Music identification apps seem like magic at first, but underneath the hood is a sophisticated algorithm that can find songs in an instant. Here’s how they work.
The Magic of Music Identification
It’s probably happened to all of us. You’re having dinner at a nice restaurant, hanging out at a coffee shop, or walking around in a store, when you suddenly hear a great song playing over the speakers. Maybe it’s a song you’ve listened to before or a track you’ve never heard. So, you pull out your phone, open Shazam, and hold up your device to the ceiling. In just a flash, the app tells you what the song is, who the artist is, and where to stream it.
They’re quick, remarkably accurate, and can identify even the most obscure of songs. In a nutshell, they work by isolating the song out of a recording and searching it against an expansive database of tracks. But the technology behind how they do this is quite complex and impressive.
You might be shocked to know that the Shazam app that we know today was released way back in 2002, and the system was just as accurate and quick then as it is now. That’s all thanks to a unique algorithm that would revolutionize the music world.
It’s Not Just the Lyrics
At first glance, music identification apps like Shazam may seem simple. You might think they just listen to the lyrics, the same as any voice assistant, and search it in a database of song lyrics to tell you what the song is.
However, most music identification apps are capable of telling what the title of an instrumental is, or even the singer of a cover song. That’s because, instead of analyzing the lyrics of the track, they’re looking for “fingerprints” that are unique to each song in their extensive databases.
You likely have devices that can be unlocked using your fingerprint, which is the arrangement of the small lines on your finger that are unique to you. Similarly, when you hold up your microphone to record a brief clip of a song, this clip gets turned into patterns of data that Shazam or another app can look up in their database.
At first glance, that method seems prone to several problems. Most of the time that you hear music in public, there’s background noise and distortion caused by the speakers, which can make songs unidentifiable or result in inaccurate matches. Also, there’s a lot of data captured in even a brief sound clip, which can make searching for these patterns across a database of millions of songs slow.
In an interview with Scientific American in 2003, Avery Li-Chun Wang, the chief data scientist and co-founder of Shazam, explains how their algorithm fixes these issues. The information of an audio clip can be visualized with a 3D chart known as a spectrogram, which represents a change in frequencies over a period of time. It also takes into account amplitude, which is how loud a sound is. This is represented in a spectrogram using the intensity of color.
In the same way that humans cannot perceive sound unless they are at a particular frequency, instead of taking the entirety of a song into account when performing a search, Shazam only takes in “peaks,” which is the highest energy content within an audio clip. The fingerprints it captures only take in the highest frequency points within a given time frame and then the peak amplitude spots within those frequencies.

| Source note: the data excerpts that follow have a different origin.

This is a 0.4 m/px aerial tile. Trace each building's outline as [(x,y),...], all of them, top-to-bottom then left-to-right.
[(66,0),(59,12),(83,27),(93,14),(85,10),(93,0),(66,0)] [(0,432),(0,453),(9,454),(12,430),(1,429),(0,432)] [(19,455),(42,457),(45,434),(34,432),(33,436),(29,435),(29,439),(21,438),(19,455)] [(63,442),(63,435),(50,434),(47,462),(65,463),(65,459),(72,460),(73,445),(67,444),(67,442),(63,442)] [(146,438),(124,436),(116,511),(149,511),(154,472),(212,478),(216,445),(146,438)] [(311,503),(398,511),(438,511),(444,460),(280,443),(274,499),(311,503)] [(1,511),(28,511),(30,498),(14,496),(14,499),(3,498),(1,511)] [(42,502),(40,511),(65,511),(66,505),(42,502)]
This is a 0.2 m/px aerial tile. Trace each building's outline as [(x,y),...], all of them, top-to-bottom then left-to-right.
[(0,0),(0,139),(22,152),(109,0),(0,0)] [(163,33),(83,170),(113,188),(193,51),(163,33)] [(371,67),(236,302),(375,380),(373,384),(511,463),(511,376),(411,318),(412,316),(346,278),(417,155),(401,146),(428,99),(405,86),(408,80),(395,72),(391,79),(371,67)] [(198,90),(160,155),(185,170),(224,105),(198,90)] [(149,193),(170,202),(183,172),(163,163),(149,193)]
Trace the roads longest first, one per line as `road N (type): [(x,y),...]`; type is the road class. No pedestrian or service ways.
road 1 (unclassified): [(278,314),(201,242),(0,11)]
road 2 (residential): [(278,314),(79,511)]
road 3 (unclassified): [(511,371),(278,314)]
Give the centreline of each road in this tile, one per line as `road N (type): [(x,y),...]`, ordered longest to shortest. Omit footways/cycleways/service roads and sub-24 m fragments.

In a research paper for Columbia University, Wang stated that the method allows them to take out most of the unnecessary parts of an audio clip like background noise and to clear up distortion. It also makes the size of the prints small enough that it takes mere milliseconds to identify a song among their vast database.
Aside from being helpful for average listeners who hear a song they like, music identification apps also help shape the music world.
Radio stations and streaming services often use the data regarding what people are Shazam-ing the most to figure out what tracks are being listened to by the public. This is helpful because it indicates a song’s catchiness and potential popularity, regardless of the artist. When you identify a song with the app, you’ll immediately see how many people have also tried to identify it.
Since the rise of Shazam, a handful of competitors have also popped up. Soundhound claims to be able to identify a song simply by you singing or humming to it, with mixed results. There’s also a song identifier integrated with voice apps such as Google Assistant that work very similarly to Shazam’s system.